[[ Dataset, beginning ]]

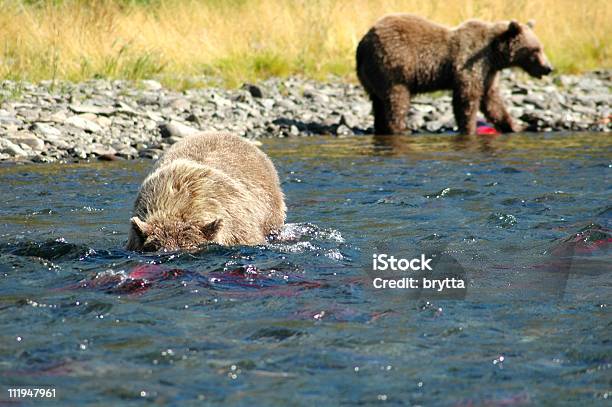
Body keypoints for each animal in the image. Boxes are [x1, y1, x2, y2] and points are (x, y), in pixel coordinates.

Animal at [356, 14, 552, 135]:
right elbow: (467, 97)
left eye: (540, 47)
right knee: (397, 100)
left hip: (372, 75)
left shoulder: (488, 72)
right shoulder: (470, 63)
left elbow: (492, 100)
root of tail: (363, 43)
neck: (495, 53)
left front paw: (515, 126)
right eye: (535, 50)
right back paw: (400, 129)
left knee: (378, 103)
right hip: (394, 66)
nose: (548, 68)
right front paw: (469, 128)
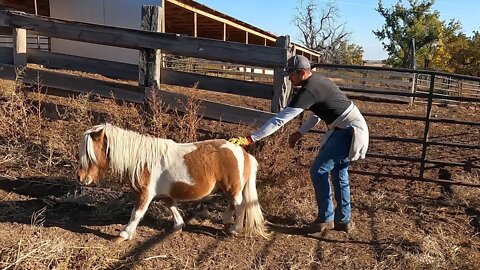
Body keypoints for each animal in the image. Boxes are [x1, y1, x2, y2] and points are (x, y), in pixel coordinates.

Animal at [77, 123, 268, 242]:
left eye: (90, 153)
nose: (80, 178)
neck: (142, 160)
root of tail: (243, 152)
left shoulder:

[[ Dataset, end ]]
[[ Dataset, beginning ]]

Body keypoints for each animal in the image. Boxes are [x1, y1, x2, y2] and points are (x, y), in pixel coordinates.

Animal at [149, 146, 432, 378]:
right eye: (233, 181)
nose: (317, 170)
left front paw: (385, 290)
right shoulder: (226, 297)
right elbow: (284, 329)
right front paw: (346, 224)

[[ Dataset, end ]]

_What this task involves_: Find the line with "left front paw: (385, 290)" in the entries above. Retype it and each line after it, exactly, through the line with "right front paw: (346, 224)", and stop there.

_Response below_:
left front paw: (385, 290)
right shoulder: (226, 297)
right elbow: (284, 329)
right front paw: (346, 224)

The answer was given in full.